Tubbataha Reefs Natural Park is a 97,030-hectare Marine Protected Area (MPA) in Palawan. It is located 150 kilometers southeast of Puerto Princesa City, at the heart of the Coral Triangle, acknowledged as the global center of marine biodiversity.
Sen.Loren Legarda, on the other hand, said that the Philippines’ Visiting Forces Agreement (VFA) with the US government is “not a free pass” for American forces to enter the country whenever they wish even to the extent of destroying the country’s protected sites.
Legarda, chairperson of the Senate Committee on Foreign Relations, pointed this out over the weekend as she deplored the apparent “troubling pattern of environmental assault” that has resulted from the visits by US naval ships in the country.
In October 2012, the US navy contractor, Glenn Marine Defense Asia Philippines, allegedly dumped off Zambales hundreds of thousands of liters of sewage waste collected from visiting US military ships, in contravention of Philippine and international laws and regulations.

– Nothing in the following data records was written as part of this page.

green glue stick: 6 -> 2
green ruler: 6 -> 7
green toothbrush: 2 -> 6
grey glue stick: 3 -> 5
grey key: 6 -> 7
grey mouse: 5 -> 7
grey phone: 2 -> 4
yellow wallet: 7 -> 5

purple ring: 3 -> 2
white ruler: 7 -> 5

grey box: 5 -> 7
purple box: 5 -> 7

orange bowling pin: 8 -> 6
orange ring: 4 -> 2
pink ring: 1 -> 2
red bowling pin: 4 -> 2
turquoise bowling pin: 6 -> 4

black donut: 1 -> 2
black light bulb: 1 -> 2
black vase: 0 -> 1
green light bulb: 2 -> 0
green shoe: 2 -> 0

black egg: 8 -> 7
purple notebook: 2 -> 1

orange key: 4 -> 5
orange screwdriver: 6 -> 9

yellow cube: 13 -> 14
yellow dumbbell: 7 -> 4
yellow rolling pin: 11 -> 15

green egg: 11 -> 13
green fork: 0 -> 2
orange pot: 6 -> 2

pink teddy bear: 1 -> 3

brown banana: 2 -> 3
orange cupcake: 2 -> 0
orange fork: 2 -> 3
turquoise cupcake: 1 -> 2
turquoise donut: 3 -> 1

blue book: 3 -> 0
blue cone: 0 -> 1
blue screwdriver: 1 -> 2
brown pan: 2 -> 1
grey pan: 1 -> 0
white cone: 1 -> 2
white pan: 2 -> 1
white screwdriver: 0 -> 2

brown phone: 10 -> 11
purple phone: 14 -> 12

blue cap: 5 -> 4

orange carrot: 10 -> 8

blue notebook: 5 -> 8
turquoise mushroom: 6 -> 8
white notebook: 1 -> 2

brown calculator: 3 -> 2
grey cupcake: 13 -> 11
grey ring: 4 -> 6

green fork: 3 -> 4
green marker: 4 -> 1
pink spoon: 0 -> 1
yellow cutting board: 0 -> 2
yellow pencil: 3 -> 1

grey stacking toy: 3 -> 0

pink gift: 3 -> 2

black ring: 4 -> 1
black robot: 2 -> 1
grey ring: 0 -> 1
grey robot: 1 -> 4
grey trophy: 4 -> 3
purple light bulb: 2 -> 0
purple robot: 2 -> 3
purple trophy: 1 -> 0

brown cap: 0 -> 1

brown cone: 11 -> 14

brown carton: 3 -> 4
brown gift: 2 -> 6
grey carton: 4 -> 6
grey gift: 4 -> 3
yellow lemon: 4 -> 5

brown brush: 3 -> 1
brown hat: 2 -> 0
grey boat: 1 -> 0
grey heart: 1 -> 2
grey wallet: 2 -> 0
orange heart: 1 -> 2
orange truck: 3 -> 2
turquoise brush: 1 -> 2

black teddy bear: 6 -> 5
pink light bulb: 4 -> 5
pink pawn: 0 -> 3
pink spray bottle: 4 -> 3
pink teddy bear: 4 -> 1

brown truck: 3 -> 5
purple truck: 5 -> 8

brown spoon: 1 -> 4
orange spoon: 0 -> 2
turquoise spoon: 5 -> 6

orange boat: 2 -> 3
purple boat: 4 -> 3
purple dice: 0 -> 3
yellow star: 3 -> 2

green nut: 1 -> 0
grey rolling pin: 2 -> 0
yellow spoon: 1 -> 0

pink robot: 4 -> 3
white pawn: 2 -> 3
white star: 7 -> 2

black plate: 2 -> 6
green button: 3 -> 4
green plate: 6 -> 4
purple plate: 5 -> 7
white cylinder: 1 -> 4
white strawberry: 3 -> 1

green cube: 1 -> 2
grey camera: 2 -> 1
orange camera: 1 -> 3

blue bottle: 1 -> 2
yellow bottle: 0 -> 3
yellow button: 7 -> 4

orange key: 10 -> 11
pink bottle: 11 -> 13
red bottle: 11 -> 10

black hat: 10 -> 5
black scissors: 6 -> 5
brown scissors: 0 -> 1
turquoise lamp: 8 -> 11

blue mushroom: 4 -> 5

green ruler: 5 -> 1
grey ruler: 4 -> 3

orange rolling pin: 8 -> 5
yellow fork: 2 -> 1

Legarda conducted an investigation into the matter and is expected to release the report.
A Mindanao House leader yesterday strongly urged Congress to revisit the Visiting Forces Agreement (VFA) and institute measures on environment protection and conservation.
House Assistant Majority Leader and Davao City Rep. Karlo Alexei Nograles stressed the review is not for the purpose of scrapping the VFA as proposed by some groups, but only to ensure reciprocity and mutual respect between the Philippine and the United States not only in its defense arrangements but also in protecting the environment.
“There is really a need to fine tune whatever defective provisions the VFA has relative to the incident especially on environmental issues,” Nograles said.
Nograles explained the inquiry is intended to correct whatever provisions the VFA contains that contravenes the country’s sovereignty and environmental laws.
“Why is the American ship at the Tubbataha reefs?,” the lawmaker asked.
However, Nograles said that reparation and possible damage claims that may be sought by the Philippines from the US as a result of the incident should be best left to the sound discretion and judgment of the Department of Foreign Affairs.